Cerith Wyn Evans Is Making Neon Art in a Post-Bulb World

Cerith Wyn Evans Is Making Neon Art in a Post-Bulb World

Give Cerith Wyn Evans two kilometres of neon tubing, and here’s what he can do.

While he strolled the spacious halls at the Tate Britain as a security guard in the 1980s, Cerith Wyn Evans must have dreamed of filling the neoclassical Duveen Galleries with his future work. What he couldn’t have known then is that, one day, his art would also animate Instagram accounts from London to Sydney.

It’s easy to see why Wyn Evans’ Forms in Space … by Light (in Time) went viral as it surged through the museum’s central hall earlier this summer. From a quiet neon oculus that hung like a trapeze inside the foyer, the installation appeared to lunge past the original columned archways in starbursts, swoops and scribbles. You’d be forgiven for seeing the trajectory of a dancer in these dazzling gyrations; to get the gestures right, the artist studied choreology, the art of notating dance moves.

 

Cerith Wyn Evans' white neon tubing at Tate Britain

Expanses of white neon tubing fill the vaulted ceilings of a hall at London’s Tate Britain.
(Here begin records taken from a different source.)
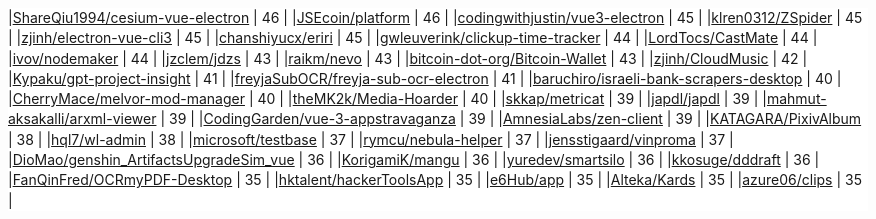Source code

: |[ShareQiu1994/cesium-vue-electron](https://github.com/ShareQiu1994/cesium-vue-electron) | 46 |
|[JSEcoin/platform](https://github.com/JSEcoin/platform) | 46 |
|[codingwithjustin/vue3-electron](https://github.com/codingwithjustin/vue3-electron) | 45 |
|[klren0312/ZSpider](https://github.com/klren0312/ZSpider) | 45 |
|[zjinh/electron-vue-cli3](https://github.com/zjinh/electron-vue-cli3) | 45 |
|[chanshiyucx/eriri](https://github.com/chanshiyucx/eriri) | 45 |
|[gwleuverink/clickup-time-tracker](https://github.com/gwleuverink/clickup-time-tracker) | 44 |
|[LordTocs/CastMate](https://github.com/LordTocs/CastMate) | 44 |
|[ivov/nodemaker](https://github.com/ivov/nodemaker) | 44 |
|[jzclem/jdzs](https://github.com/jzclem/jdzs) | 43 |
|[raikm/nevo](https://github.com/raikm/nevo) | 43 |
|[bitcoin-dot-org/Bitcoin-Wallet](https://github.com/bitcoin-dot-org/Bitcoin-Wallet) | 43 |
|[zjinh/CloudMusic](https://github.com/zjinh/CloudMusic) | 42 |
|[Kypaku/gpt-project-insight](https://github.com/Kypaku/gpt-project-insight) | 41 |
|[freyjaSubOCR/freyja-sub-ocr-electron](https://github.com/freyjaSubOCR/freyja-sub-ocr-electron) | 41 |
|[baruchiro/israeli-bank-scrapers-desktop](https://github.com/baruchiro/israeli-bank-scrapers-desktop) | 40 |
|[CherryMace/melvor-mod-manager](https://github.com/CherryMace/melvor-mod-manager) | 40 |
|[theMK2k/Media-Hoarder](https://github.com/theMK2k/Media-Hoarder) | 40 |
|[skkap/metricat](https://github.com/skkap/metricat) | 39 |
|[japdl/japdl](https://github.com/japdl/japdl) | 39 |
|[mahmut-aksakalli/arxml-viewer](https://github.com/mahmut-aksakalli/arxml-viewer) | 39 |
|[CodingGarden/vue-3-appstravaganza](https://github.com/CodingGarden/vue-3-appstravaganza) | 39 |
|[AmnesiaLabs/zen-client](https://github.com/AmnesiaLabs/zen-client) | 39 |
|[KATAGARA/PixivAlbum](https://github.com/KATAGARA/PixivAlbum) | 38 |
|[hql7/wl-admin](https://github.com/hql7/wl-admin) | 38 |
|[microsoft/testbase](https://github.com/microsoft/testbase) | 37 |
|[rymcu/nebula-helper](https://github.com/rymcu/nebula-helper) | 37 |
|[jensstigaard/vinproma](https://github.com/jensstigaard/vinproma) | 37 |
|[DioMao/genshin_ArtifactsUpgradeSim_vue](https://github.com/DioMao/genshin_ArtifactsUpgradeSim_vue) | 36 |
|[KorigamiK/mangu](https://github.com/KorigamiK/mangu) | 36 |
|[yuredev/smartsilo](https://github.com/yuredev/smartsilo) | 36 |
|[kkosuge/dddraft](https://github.com/kkosuge/dddraft) | 36 |
|[FanQinFred/OCRmyPDF-Desktop](https://github.com/FanQinFred/OCRmyPDF-Desktop) | 35 |
|[hktalent/hackerToolsApp](https://github.com/hktalent/hackerToolsApp) | 35 |
|[e6Hub/app](https://github.com/e6Hub/app) | 35 |
|[Alteka/Kards](https://github.com/Alteka/Kards) | 35 |
|[azure06/clips](https://github.com/azure06/clips) | 35 |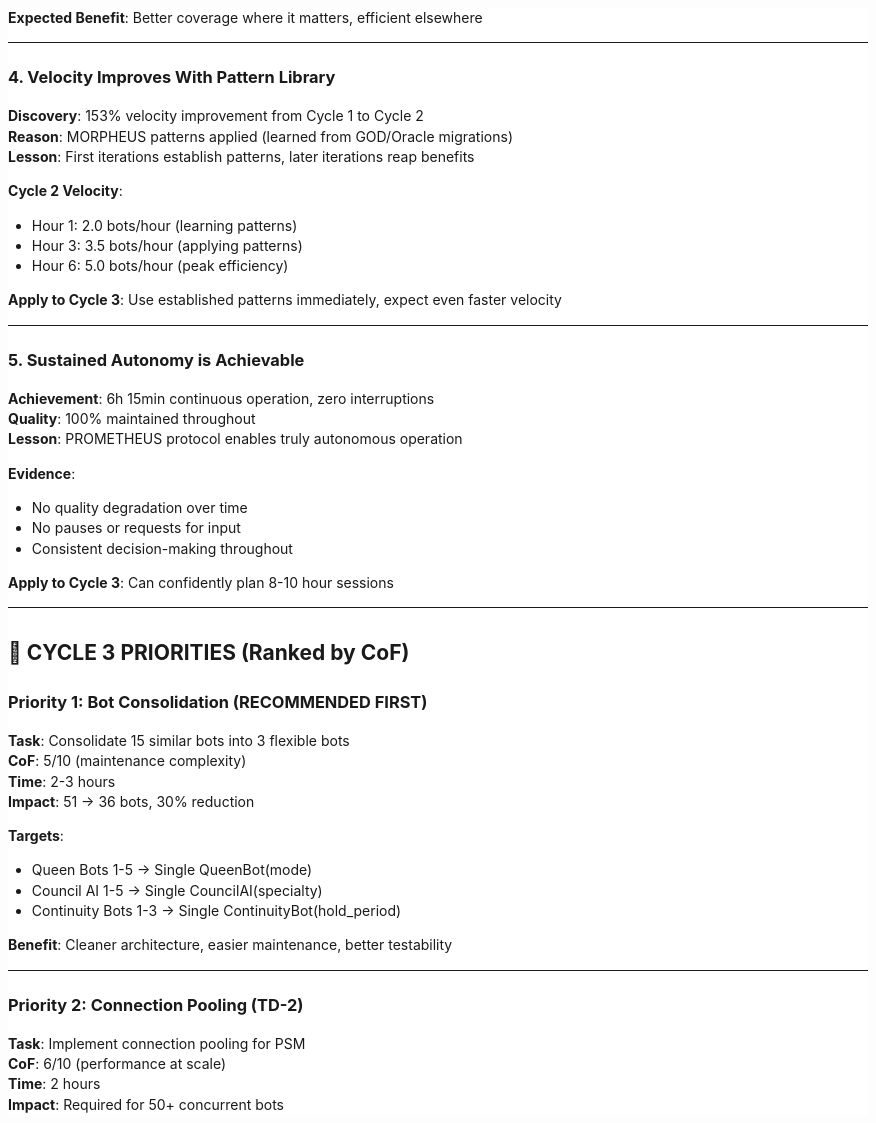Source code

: **Expected Benefit**: Better coverage where it matters, efficient elsewhere

---

### 4. **Velocity Improves With Pattern Library**
**Discovery**: 153% velocity improvement from Cycle 1 to Cycle 2  
**Reason**: MORPHEUS patterns applied (learned from GOD/Oracle migrations)  
**Lesson**: First iterations establish patterns, later iterations reap benefits

**Cycle 2 Velocity**:
- Hour 1: 2.0 bots/hour (learning patterns)
- Hour 3: 3.5 bots/hour (applying patterns)
- Hour 6: 5.0 bots/hour (peak efficiency)

**Apply to Cycle 3**: Use established patterns immediately, expect even faster velocity

---

### 5. **Sustained Autonomy is Achievable**
**Achievement**: 6h 15min continuous operation, zero interruptions  
**Quality**: 100% maintained throughout  
**Lesson**: PROMETHEUS protocol enables truly autonomous operation

**Evidence**:
- No quality degradation over time
- No pauses or requests for input
- Consistent decision-making throughout

**Apply to Cycle 3**: Can confidently plan 8-10 hour sessions

---

## 🚀 CYCLE 3 PRIORITIES (Ranked by CoF)

### Priority 1: Bot Consolidation (RECOMMENDED FIRST)
**Task**: Consolidate 15 similar bots into 3 flexible bots  
**CoF**: 5/10 (maintenance complexity)  
**Time**: 2-3 hours  
**Impact**: 51 → 36 bots, 30% reduction

**Targets**:
- Queen Bots 1-5 → Single QueenBot(mode)
- Council AI 1-5 → Single CouncilAI(specialty)
- Continuity Bots 1-3 → Single ContinuityBot(hold_period)

**Benefit**: Cleaner architecture, easier maintenance, better testability

---

### Priority 2: Connection Pooling (TD-2)
**Task**: Implement connection pooling for PSM  
**CoF**: 6/10 (performance at scale)  
**Time**: 2 hours  
**Impact**: Required for 50+ concurrent bots
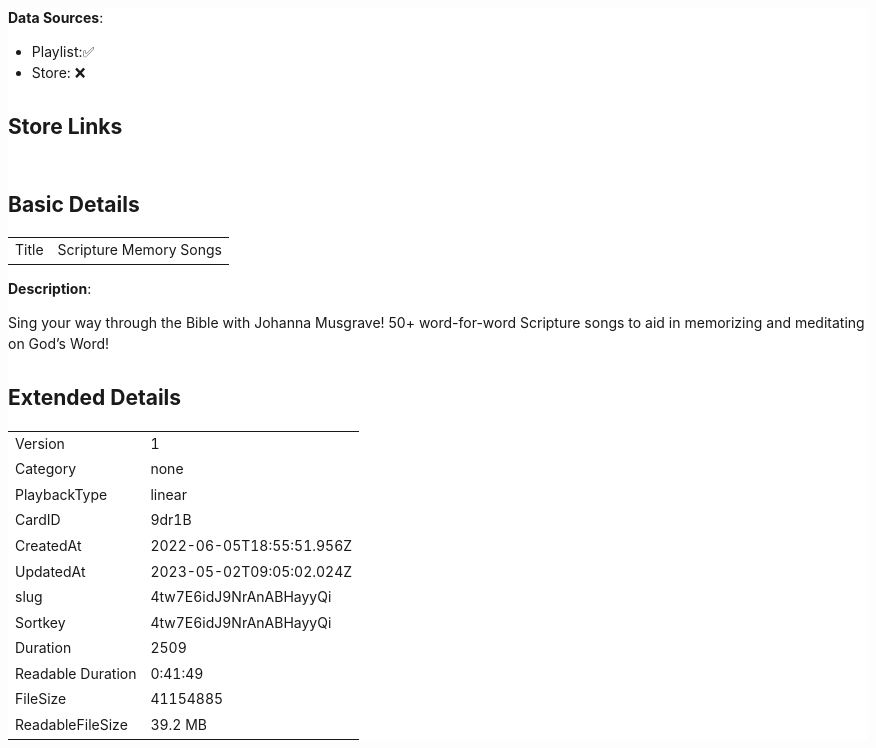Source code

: **Data Sources**: 

- Playlist:✅
- Store: ❌


## Store Links

|  |  |
| - | - |


## Basic Details

|  |  |
| - | - |
| Title | Scripture Memory Songs |

**Description**:

Sing your way through the Bible with Johanna Musgrave! 50+ word-for-word Scripture songs to aid in memorizing and meditating on God’s Word!


## Extended Details

|  |  |
| - | - |
| Version | 1 |
| Category | none |
| PlaybackType | linear |
| CardID | 9dr1B |
| CreatedAt | 2022-06-05T18:55:51.956Z |
| UpdatedAt | 2023-05-02T09:05:02.024Z |
| slug | 4tw7E6idJ9NrAnABHayyQi |
| Sortkey | 4tw7E6idJ9NrAnABHayyQi |
| Duration | 2509 |
| Readable Duration | 0:41:49 |
| FileSize | 41154885 |
| ReadableFileSize | 39.2 MB |
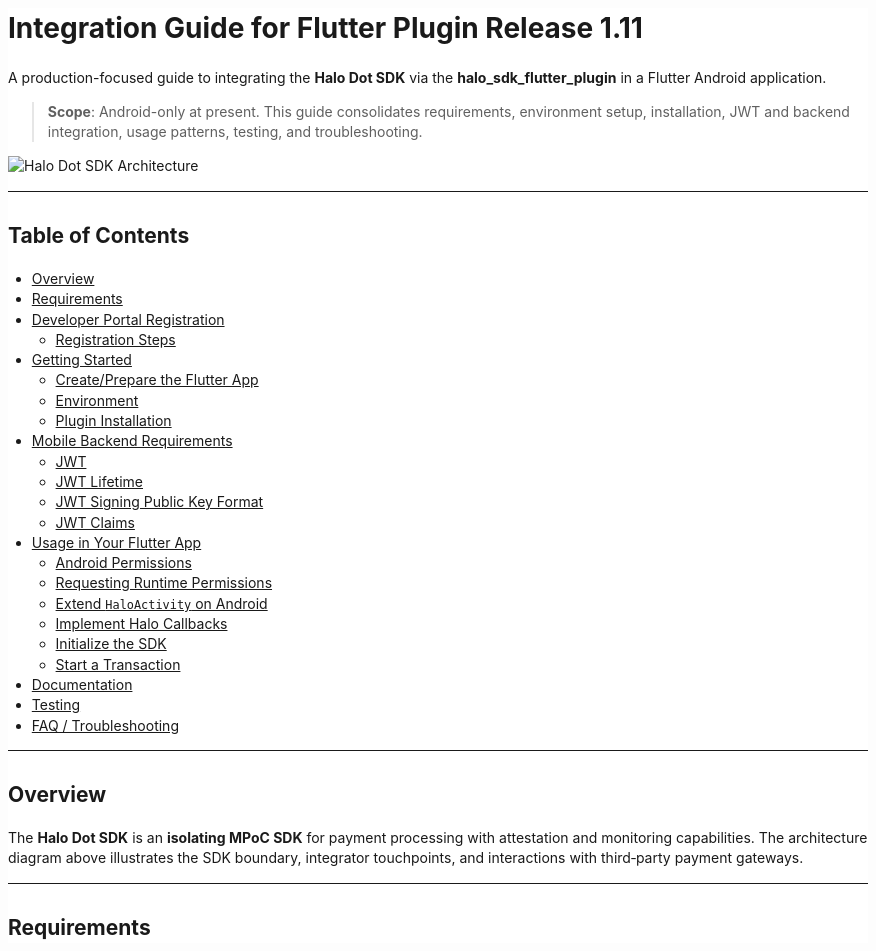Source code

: # Integration Guide for Flutter Plugin Release 1.11

A production-focused guide to integrating the **Halo Dot SDK** via the **halo_sdk_flutter_plugin** in a Flutter Android application.

> **Scope**: Android-only at present. This guide consolidates requirements, environment setup, installation, JWT and backend integration, usage patterns, testing, and troubleshooting.

![Halo Dot SDK Architecture](https://static.dev.haloplus.io/static/mpos/readme/assets/full_process_MIPS_1200.png)

---

## Table of Contents

- [Overview](#overview)
- [Requirements](#requirements)
- [Developer Portal Registration](#developer-portal-registration)
  - [Registration Steps](#registration-steps)
- [Getting Started](#getting-started)
  - [Create/Prepare the Flutter App](#createprepare-the-flutter-app)
  - [Environment](#environment)
  - [Plugin Installation](#plugin-installation)
- [Mobile Backend Requirements](#mobile-backend-requirements)
  - [JWT](#jwt)
  - [JWT Lifetime](#jwt-lifetime)
  - [JWT Signing Public Key Format](#jwt-signing-public-key-format)
  - [JWT Claims](#jwt-claims)
- [Usage in Your Flutter App](#usage-in-your-flutter-app)
  - [Android Permissions](#android-permissions)
  - [Requesting Runtime Permissions](#requesting-runtime-permissions)
  - [Extend `HaloActivity` on Android](#extend-haloactivity-on-android)
  - [Implement Halo Callbacks](#implement-halo-callbacks)
  - [Initialize the SDK](#initialize-the-sdk)
  - [Start a Transaction](#start-a-transaction)
- [Documentation](#documentation)
- [Testing](#testing)
- [FAQ / Troubleshooting](#faq--troubleshooting)

---

## Overview

The **Halo Dot SDK** is an **isolating MPoC SDK** for payment processing with attestation and monitoring capabilities. The architecture diagram above illustrates the SDK boundary, integrator touchpoints, and interactions with third‑party payment gateways.

---

## Requirements

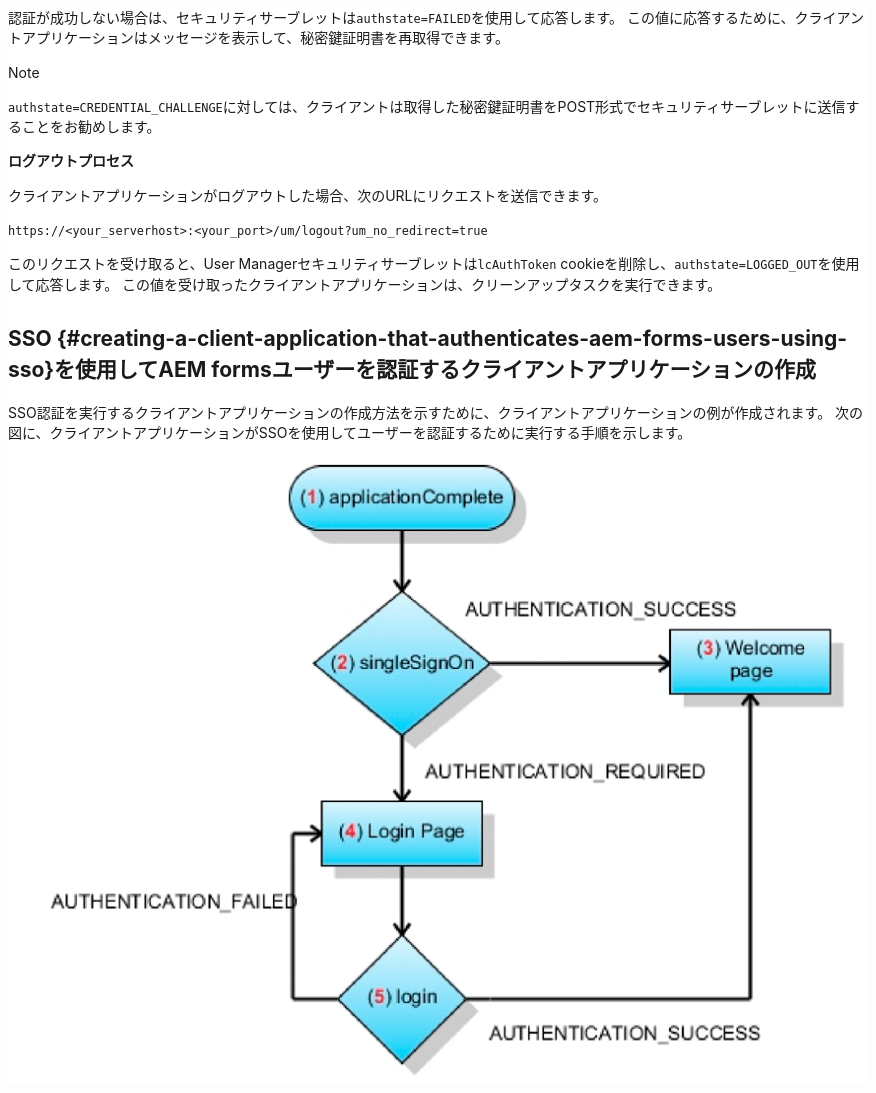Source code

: 認証が成功しない場合は、セキュリティサーブレットは`authstate=FAILED`を使用して応答します。 この値に応答するために、クライアントアプリケーションはメッセージを表示して、秘密鍵証明書を再取得できます。

>[!NOTE]
>
>`authstate=CREDENTIAL_CHALLENGE`に対しては、クライアントは取得した秘密鍵証明書をPOST形式でセキュリティサーブレットに送信することをお勧めします。

**ログアウトプロセス**

クライアントアプリケーションがログアウトした場合、次のURLにリクエストを送信できます。

`https://<your_serverhost>:<your_port>/um/logout?um_no_redirect=true`

このリクエストを受け取ると、User Managerセキュリティサーブレットは`lcAuthToken` cookieを削除し、`authstate=LOGGED_OUT`を使用して応答します。 この値を受け取ったクライアントアプリケーションは、クリーンアップタスクを実行できます。

## SSO {#creating-a-client-application-that-authenticates-aem-forms-users-using-sso}を使用してAEM formsユーザーを認証するクライアントアプリケーションの作成

SSO認証を実行するクライアントアプリケーションの作成方法を示すために、クライアントアプリケーションの例が作成されます。 次の図に、クライアントアプリケーションがSSOを使用してユーザーを認証するために実行する手順を示します。

![cf_cf_flexsso](assets/cf_cf_flexsso.png)

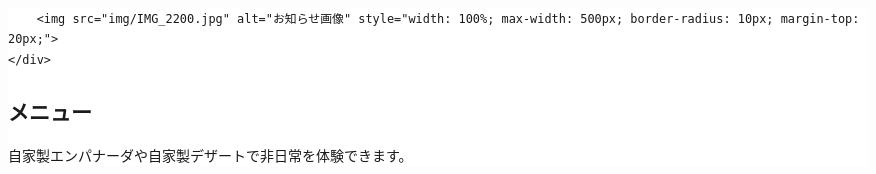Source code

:         <img src="img/IMG_2200.jpg" alt="お知らせ画像" style="width: 100%; max-width: 500px; border-radius: 10px; margin-top: 20px;">
    </div>
</section>

<section id="menu">
    <h2>メニュー</h2>
    <p>自家製エンパナーダや自家製デザートで非日常を体験できます。</p>
    <div>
Wyn Evans’ other sources of inspiration are wide-ranging and include Marcel Duchamp’s sculpture The Large Glass, Japanese Noh theatre and the Large Hadron Collider particle accelerator. A keen polymath, the Welsh artist and filmmaker has often employed neon tubing to spin his more esoteric notions into seductive icons. For Forms in Space, he used nearly two kilometres of the material and employed 25 workers over 19 days to install it. The work involved hundreds of adhesive discs, complex joints and electrical cables shooting down from the skylights. On a dreary day, the installation radiates a pure, northern light that’s more satisfying to inhabit than to simply swipe past.

This is the work’s great irony. At the unveiling, Wyn Evans lamented the dominance of the touch screen, imploring the audience, “Let’s look at looking again.” The implication of his exhortation was that his work is impossible to fully appreciate in two dimensions – and indeed, seen in person, from different angles and perspectives, it exhibits less chaotic effervescence than it does online. Even so, the unfiltered pics turning up on our social media feeds merit appreciation for what they are: 2-D representations of 3-D depictions of some wildly intangible ideas.